Why you should care what Mark Carney says?
02 July

Why you should care what Mark Carney says?

The Story

"Some removal of monetary stimulus is likely to become necessary" – Mark Carney. Translation: UK interest rates could go up in the near future. 

Who is Mark Carney?

Carney heads up the Bank of England and when there’s big money decisions to be made the country responds “yes gov”. The role of the Bank of England is to maintain economic stability (the same goes for every other country’s central banks). It’s a role you wouldn’t want to see on your job description any time soon. 

So how does it do this?

The powers that be who head up the bank (Read: Mark Carney) can change the central bank’s interest rate, moving them up or down. This matters because high-street banks borrow money from the central bank so a change affects all commercial interest rates. Think mortgages, savings, credit cards, bank loans, … 

What happens if rates go up?  

Well, if you’re a saver you’ll be happy as you’ll get more income on your cash in the bank. But if you have a mortgage, credit card debt or any other loan which outweighs your savings, you’ll end up paying more in interest charges every year.  

What’s the current situ? 

Interest rates today are very low. The central rate is only 0.25%. In our everyday life we’re lucky to get 1.5% on a 1-year fixed rate when it comes to savings accounts while for home-buyer’s mortgages are cheap. A first-time buyer could pay only 3.5% a year on their home loan (and get a discount to pay only 2% in the first two years). 

I have a mortgage. How can I prepare for a change in rate?

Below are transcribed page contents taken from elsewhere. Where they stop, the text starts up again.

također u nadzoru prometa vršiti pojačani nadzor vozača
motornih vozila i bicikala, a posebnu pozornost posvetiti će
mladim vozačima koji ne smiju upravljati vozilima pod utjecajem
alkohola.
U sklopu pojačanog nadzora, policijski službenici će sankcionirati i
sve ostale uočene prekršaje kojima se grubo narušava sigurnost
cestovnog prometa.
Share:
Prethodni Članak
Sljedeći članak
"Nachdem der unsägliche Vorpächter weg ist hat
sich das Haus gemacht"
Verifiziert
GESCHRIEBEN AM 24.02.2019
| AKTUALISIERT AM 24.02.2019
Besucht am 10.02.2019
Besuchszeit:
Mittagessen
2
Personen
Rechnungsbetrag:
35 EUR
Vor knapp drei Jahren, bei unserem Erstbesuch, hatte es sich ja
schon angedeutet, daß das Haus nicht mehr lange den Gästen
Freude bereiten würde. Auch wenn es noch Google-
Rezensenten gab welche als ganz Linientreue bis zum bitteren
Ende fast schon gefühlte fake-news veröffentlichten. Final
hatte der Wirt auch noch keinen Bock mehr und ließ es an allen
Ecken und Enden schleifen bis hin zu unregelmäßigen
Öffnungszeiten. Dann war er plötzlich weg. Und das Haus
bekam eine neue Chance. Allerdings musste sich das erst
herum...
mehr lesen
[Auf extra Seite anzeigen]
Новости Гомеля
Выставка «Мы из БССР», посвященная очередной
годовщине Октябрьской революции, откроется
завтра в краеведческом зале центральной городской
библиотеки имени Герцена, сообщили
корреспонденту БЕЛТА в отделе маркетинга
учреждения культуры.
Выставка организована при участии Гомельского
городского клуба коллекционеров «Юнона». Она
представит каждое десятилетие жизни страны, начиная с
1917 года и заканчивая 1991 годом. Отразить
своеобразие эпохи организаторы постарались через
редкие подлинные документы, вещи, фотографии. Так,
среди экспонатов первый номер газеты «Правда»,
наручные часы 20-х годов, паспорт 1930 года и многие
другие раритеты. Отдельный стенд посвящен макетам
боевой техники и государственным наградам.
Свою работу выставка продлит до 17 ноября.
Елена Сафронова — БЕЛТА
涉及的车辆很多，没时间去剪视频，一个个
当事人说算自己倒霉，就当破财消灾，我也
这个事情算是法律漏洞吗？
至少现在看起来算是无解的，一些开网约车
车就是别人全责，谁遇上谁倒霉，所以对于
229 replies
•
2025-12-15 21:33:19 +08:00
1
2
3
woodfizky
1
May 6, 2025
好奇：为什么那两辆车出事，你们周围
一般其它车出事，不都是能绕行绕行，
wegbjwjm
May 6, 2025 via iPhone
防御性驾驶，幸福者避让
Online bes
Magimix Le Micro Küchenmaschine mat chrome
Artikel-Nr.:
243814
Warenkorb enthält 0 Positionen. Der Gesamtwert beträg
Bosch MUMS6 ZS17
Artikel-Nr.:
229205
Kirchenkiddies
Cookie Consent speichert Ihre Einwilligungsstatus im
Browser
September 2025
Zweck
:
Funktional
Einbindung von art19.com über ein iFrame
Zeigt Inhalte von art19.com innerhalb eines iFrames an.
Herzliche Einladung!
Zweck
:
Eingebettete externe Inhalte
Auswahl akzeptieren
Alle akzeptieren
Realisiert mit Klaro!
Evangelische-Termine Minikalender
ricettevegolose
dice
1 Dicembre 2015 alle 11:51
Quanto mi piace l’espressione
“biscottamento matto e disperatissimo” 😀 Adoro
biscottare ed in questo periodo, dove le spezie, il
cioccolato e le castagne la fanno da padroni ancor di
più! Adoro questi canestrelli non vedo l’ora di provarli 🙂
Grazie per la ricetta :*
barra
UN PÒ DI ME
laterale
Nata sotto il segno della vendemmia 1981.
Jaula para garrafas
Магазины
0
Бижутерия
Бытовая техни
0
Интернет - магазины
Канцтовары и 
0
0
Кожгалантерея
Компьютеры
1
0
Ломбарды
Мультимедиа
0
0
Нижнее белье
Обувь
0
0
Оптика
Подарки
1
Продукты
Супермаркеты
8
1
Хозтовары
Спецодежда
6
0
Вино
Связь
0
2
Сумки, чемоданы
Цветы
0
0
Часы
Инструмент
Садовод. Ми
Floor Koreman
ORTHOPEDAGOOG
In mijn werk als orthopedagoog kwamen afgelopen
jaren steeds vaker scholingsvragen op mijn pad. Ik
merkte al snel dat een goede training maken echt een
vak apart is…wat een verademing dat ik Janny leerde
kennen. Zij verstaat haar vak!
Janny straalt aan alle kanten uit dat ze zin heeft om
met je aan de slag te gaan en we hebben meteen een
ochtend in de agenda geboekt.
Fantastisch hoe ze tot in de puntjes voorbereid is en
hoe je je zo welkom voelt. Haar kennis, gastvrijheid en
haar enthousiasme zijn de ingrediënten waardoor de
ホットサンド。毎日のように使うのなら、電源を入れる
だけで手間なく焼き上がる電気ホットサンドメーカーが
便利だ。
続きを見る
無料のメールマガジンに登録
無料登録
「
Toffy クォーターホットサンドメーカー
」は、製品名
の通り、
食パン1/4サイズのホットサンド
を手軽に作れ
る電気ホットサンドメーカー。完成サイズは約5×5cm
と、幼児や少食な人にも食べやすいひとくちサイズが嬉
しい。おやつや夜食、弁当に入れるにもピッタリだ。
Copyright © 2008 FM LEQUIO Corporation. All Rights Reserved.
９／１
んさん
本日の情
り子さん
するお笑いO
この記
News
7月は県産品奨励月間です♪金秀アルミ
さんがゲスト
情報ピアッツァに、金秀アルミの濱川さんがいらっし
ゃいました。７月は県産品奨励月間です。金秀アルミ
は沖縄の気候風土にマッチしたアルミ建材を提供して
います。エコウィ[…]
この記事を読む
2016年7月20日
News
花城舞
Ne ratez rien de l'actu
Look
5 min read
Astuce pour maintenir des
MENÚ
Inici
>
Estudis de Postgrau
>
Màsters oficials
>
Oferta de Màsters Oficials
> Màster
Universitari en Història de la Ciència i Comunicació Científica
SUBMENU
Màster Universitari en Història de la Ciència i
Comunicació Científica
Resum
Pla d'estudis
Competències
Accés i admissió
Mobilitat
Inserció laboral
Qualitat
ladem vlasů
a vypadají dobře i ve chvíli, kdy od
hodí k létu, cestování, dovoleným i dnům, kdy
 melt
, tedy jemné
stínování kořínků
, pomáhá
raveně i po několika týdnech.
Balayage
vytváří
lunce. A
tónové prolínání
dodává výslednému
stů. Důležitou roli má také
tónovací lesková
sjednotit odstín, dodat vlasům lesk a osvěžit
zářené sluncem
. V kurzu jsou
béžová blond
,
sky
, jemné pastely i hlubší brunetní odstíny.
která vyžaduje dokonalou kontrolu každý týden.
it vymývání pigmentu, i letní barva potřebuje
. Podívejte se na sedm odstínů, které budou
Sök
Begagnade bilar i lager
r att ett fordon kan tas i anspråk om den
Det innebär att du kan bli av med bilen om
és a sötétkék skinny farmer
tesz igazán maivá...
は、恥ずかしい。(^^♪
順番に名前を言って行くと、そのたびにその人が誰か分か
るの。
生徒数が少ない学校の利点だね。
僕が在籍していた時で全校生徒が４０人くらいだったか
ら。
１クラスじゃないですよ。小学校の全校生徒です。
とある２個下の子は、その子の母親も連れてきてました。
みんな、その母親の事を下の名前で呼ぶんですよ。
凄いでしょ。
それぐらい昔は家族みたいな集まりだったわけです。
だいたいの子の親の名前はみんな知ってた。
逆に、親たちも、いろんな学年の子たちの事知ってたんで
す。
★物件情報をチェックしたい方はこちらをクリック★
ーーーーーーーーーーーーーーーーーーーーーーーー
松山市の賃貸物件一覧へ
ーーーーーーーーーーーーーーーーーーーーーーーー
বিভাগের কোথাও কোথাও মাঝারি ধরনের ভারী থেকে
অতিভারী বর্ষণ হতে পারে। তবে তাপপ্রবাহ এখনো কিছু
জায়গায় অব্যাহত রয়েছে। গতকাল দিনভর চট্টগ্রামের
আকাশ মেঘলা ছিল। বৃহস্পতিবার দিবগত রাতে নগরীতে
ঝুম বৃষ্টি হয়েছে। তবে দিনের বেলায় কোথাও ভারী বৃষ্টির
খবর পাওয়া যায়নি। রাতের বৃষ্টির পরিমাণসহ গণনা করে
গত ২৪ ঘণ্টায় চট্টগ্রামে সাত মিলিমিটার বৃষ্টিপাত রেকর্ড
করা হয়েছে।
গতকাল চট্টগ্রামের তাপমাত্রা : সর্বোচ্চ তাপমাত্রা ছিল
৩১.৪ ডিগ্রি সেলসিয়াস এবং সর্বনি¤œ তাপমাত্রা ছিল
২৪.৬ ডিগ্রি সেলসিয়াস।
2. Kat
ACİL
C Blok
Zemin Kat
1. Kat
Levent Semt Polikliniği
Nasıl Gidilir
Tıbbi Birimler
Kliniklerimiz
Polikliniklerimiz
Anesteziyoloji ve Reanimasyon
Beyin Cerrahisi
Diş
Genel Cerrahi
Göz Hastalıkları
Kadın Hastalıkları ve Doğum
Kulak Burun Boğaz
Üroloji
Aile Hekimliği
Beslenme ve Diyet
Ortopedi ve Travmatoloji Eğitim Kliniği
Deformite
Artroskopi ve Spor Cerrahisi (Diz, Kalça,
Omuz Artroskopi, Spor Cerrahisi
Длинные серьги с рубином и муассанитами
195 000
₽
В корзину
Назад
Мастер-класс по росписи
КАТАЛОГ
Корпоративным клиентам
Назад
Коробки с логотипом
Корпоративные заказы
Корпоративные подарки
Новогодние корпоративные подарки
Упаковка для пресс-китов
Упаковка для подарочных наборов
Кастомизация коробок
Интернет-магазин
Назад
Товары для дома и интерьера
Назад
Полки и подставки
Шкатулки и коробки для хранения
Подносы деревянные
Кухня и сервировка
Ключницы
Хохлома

Central rates are at record lows and there’s little space for them to move lower. So right now your mortgage is cheap – Lenders are offering historical low rates on 10-year fixed deals. In plain English: Your mortgage is not going to get cheaper than this so you need to be prepared for when rates rise and how this will affect your bank balance. 

Example please!

Say you have 20 years left on a mortgage, your outstanding balance is £300,000 and your mortgage rate is 3.5%. This means today you’re paying around £1,740 a month. If interest rates raise by 1% your repayment may go up to £1,900 -  that’s an extra £160 a month (or £1,900 a year). 

Use this Rate Rise Calculator to forecast your mortgage repayments. 

MOXI Round-Up

Carney’s words are that a rate rise will only come if UK businesses attract investment and consumer spending improves, aka our economy grows. With all this current uncertainty about our future (thanks to Brexit) who knows what will actually happen. However, this is often the case when it comes to investing and that includes buying a home. You should always think long-term and forecast money scenarios at least 5-years ahead, especially if you have a mortgage.